What needs to be done -
Arrange the records below as a Markdown table with the columns "Row" and "Line," giving each nonblank line its own row and numbering the rows in order.

Records from a dataset -
[Start of Attachment]

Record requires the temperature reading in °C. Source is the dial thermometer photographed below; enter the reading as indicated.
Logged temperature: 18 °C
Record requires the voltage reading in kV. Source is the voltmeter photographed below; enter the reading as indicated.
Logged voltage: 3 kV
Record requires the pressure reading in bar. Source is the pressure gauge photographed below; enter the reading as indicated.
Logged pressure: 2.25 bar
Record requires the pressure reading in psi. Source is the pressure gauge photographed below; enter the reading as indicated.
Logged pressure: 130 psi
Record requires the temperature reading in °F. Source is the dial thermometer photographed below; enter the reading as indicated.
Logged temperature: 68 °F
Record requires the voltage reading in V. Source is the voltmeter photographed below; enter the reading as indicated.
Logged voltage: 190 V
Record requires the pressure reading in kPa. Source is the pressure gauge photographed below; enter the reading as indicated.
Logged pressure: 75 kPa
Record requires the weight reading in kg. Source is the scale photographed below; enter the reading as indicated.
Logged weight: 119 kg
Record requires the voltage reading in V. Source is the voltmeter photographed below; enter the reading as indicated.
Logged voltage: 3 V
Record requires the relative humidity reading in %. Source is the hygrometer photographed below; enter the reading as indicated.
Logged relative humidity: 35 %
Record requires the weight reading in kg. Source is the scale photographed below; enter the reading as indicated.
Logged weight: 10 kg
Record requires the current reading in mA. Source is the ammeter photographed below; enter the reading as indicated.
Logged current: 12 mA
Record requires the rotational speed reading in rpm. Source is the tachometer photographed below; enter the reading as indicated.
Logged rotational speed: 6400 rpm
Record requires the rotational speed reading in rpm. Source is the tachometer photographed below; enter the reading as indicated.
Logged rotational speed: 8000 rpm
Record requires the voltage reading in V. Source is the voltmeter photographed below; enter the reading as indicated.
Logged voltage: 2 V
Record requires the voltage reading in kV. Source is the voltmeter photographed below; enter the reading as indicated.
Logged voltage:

[End of Attachment]

Exercise response -
| Row | Line |
|---|---|
| 1 | Record requires the temperature reading in °C. Source is the dial thermometer photographed below; enter the reading as indicated. |
| 2 | Logged temperature: 18 °C |
| 3 | Record requires the voltage reading in kV. Source is the voltmeter photographed below; enter the reading as indicated. |
| 4 | Logged voltage: 3 kV |
| 5 | Record requires the pressure reading in bar. Source is the pressure gauge photographed below; enter the reading as indicated. |
| 6 | Logged pressure: 2.25 bar |
| 7 | Record requires the pressure reading in psi. Source is the pressure gauge photographed below; enter the reading as indicated. |
| 8 | Logged pressure: 130 psi |
| 9 | Record requires the temperature reading in °F. Source is the dial thermometer photographed below; enter the reading as indicated. |
| 10 | Logged temperature: 68 °F |
| 11 | Record requires the voltage reading in V. Source is the voltmeter photographed below; enter the reading as indicated. |
| 12 | Logged voltage: 190 V |
| 13 | Record requires the pressure reading in kPa. Source is the pressure gauge photographed below; enter the reading as indicated. |
| 14 | Logged pressure: 75 kPa |
| 15 | Record requires the weight reading in kg. Source is the scale photographed below; enter the reading as indicated. |
| 16 | Logged weight: 119 kg |
| 17 | Record requires the voltage reading in V. Source is the voltmeter photographed below; enter the reading as indicated. |
| 18 | Logged voltage: 3 V |
| 19 | Record requires the relative humidity reading in %. Source is the hygrometer photographed below; enter the reading as indicated. |
| 20 | Logged relative humidity: 35 % |
| 21 | Record requires the weight reading in kg. Source is the scale photographed below; enter the reading as indicated. |
| 22 | Logged weight: 10 kg |
| 23 | Record requires the current reading in mA. Source is the ammeter photographed below; enter the reading as indicated. |
| 24 | Logged current: 12 mA |
| 25 | Record requires the rotational speed reading in rpm. Source is the tachometer photographed below; enter the reading as indicated. |
| 26 | Logged rotational speed: 6400 rpm |
| 27 | Record requires the rotational speed reading in rpm. Source is the tachometer photographed below; enter the reading as indicated. |
| 28 | Logged rotational speed: 8000 rpm |
| 29 | Record requires the voltage reading in V. Source is the voltmeter photographed below; enter the reading as indicated. |
| 30 | Logged voltage: 2 V |
| 31 | Record requires the voltage reading in kV. Source is the voltmeter photographed below; enter the reading as indicated. |
| 32 | Logged voltage: |